Oh Canada?

This article was first published in the Minden Times in September, 2024.


How do you create a community? By doing something together. Singing, for example.

And what do we most frequently sing together? A national anthem. Which, David Pate says in his recently-published book, The Worst Songs in the World; The Terrible Truth about National Anthems, are ‘designed to bind a tribe.’  But, as he excavates in detail, they are often rife with militarism, sexism and religion that sharply divides the sheep from the goats, the included from the excluded. They serve a purpose when they motivate men to march to their death for love of kind and country, or a sports team to win the everyday facsimiles of war that support billions of dollars of commerce. But are they what is wanted and needed if we aspire to a kinder, gentler, more inclusive world? 

Probably not.

Pate holds that human community inevitably includes music, that no gathering takes place without a soundtrack, that owning our musical taste is telling the world something important about who we are – our generation, our lineage, our politics, our personality.  And that is why national anthems are something of a political third rail, best left snoozing in the corner rather than dragged out for prolonged and probably hysterical debate about what the persona of our shared country is.

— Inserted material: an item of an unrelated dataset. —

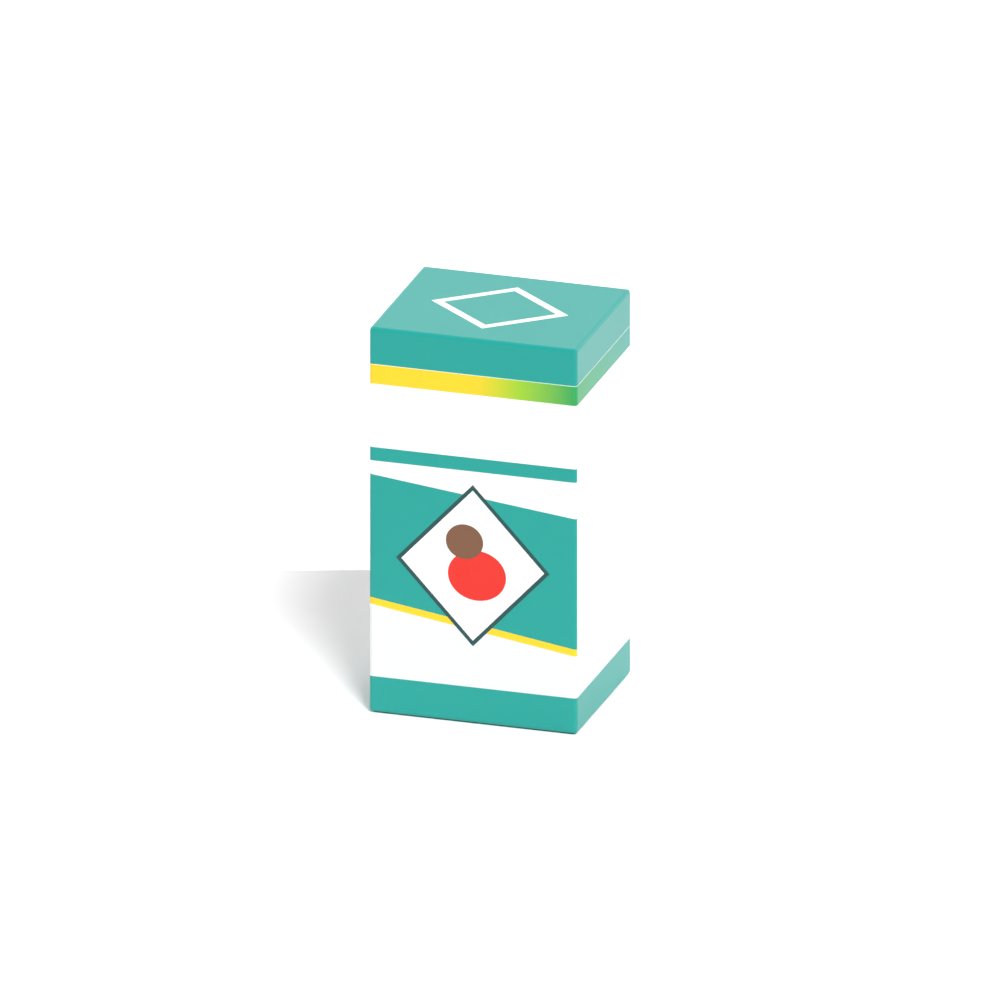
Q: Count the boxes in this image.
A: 1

Especially the lyrics. Because music can be rendered in a multitude of ways that significantly change the message. Pate, in one of hundreds of fascinating factoidal tidbits that you didn’t know would enrich your understanding of the world, tells the story of José Feliciano playing The Star Spangled Banner like a folk ballad, which seemed like treason to a sector of the population who strongly aligned with the usual militaristic interpretation.  Or Jimmy Hendrix, at Woodstock, who played the American anthem with a militarism that indicted the Vietnam War. 

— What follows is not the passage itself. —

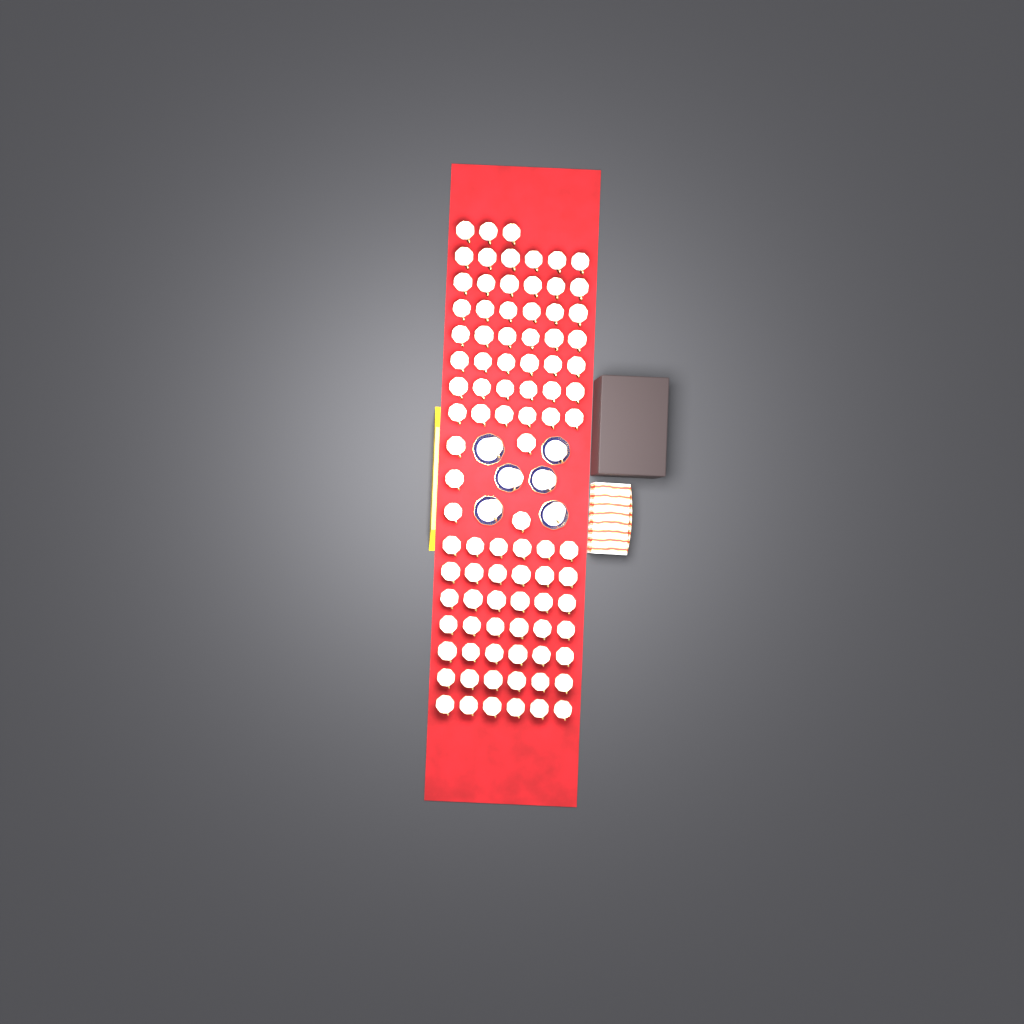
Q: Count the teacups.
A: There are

But the lyrics – which most of us mumble through with little thought, or maybe even mouth mutely – are harder to manipulate.  And while the most common excuse for leaving them as they are and forgiving their political incorrectness is that they’re old and venerable is almost certainly not true. They are in most cases a quite recent acquisition, in large part to keep up with the Joneses, specifically to prepare for athletes to take the podium at the Olympics. Pate says, “National anthems are the neckties of a nation’s symbols – no one really knows what they are for or why they became important, but if you don’t have one, then you won’t be allowed into polite society.”

In 2010 Canadian Senator Nancy Ruth succeeded in having a vague intention to reconsider the gendered phrasing in Oh Canada actually included in Governor General Michaëlle Jean’s throne speech (you wonder if there was a bit of scheming afoot there…). It took Prime Minister Steven Harper two days to report “We offered to hear from Canadians on this issue and they have already spoken loud and clear. They overwhelmingly do not wish to open the issue. The Government will not proceed any further to change our national anthem.”

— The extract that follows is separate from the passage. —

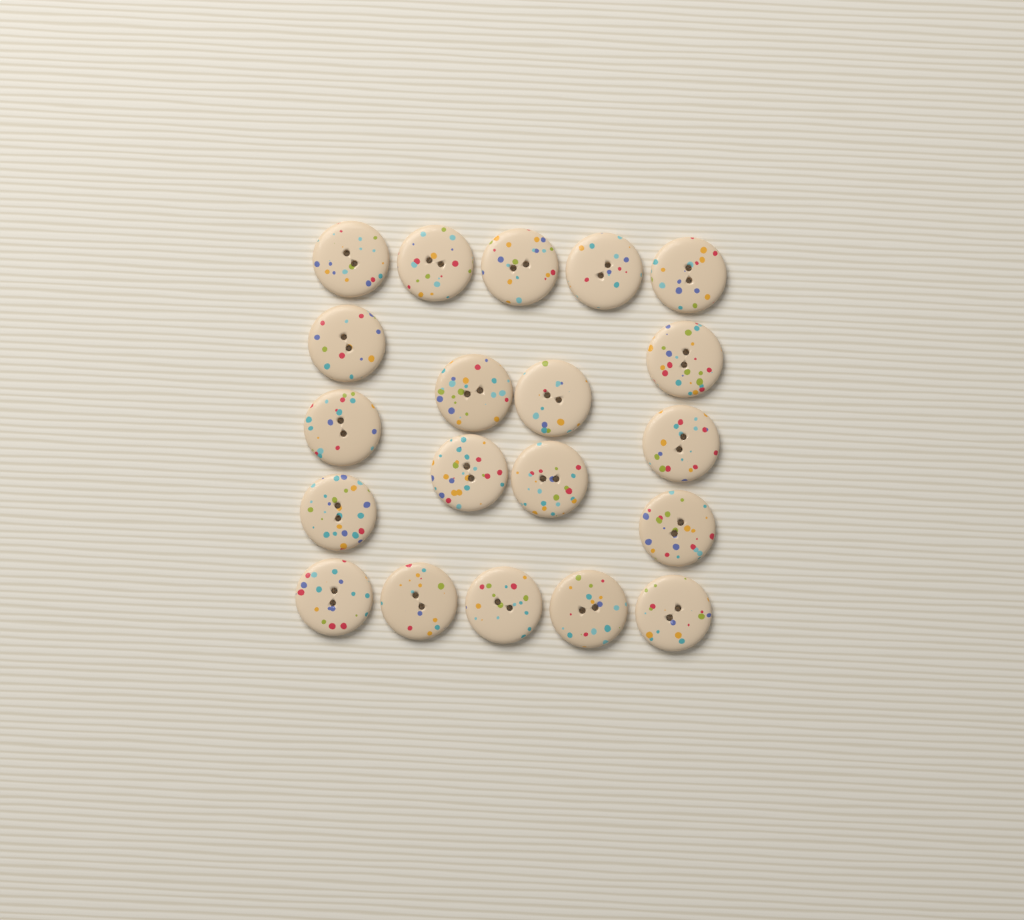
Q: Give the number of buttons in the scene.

Of course this is not what happened. The women persevered – the change they wanted was two words: for ‘in all our sons command’ to be changed to ‘in all of us command’. The women commenced a ‘sing it the new way anyway’ grassroots movement which kept a focus on the issue. Liberal backbencher Mauril Bélanger brought in a private member’s bill in 2014 which was defeated by the Harper government. But the Trudeau government finally negotiated the change in 2018, missing Canada’s 150th birthday by a year, and too late for Bélanger, who died of ALS in 2016. 

The conniptions that people went through to block this momentous change of two words in our anthem are hilarious and pathetic.  I’ll share more details at a launch of David Pate’s book that will take place at the Dominion Hotel at 5 pm on October 10th, co-sponsored by the Arts Council ~ Haliburton Highland and the University of King’s College MFA program in Creative Non-Fiction.  David was my colleague in the MFA cohort that graduated in May 2023; he was the first among our tight-knit group of aspiring writers to sell his manuscript, the first to survive the throes of getting the book sold to a publisher and through the jigs and reels required to prepare it for the press. And then he died, early and unexpectedly. So a cadre of colleagues from coast to coast is helping to introduce his book into the world as it deserves by creating launch events: the Minden event is one of these.

National Anthems: why should you care? You needn’t, but you will if you read even the footnotes of this delightfully written excavation of a topic you didn’t know was fascinating.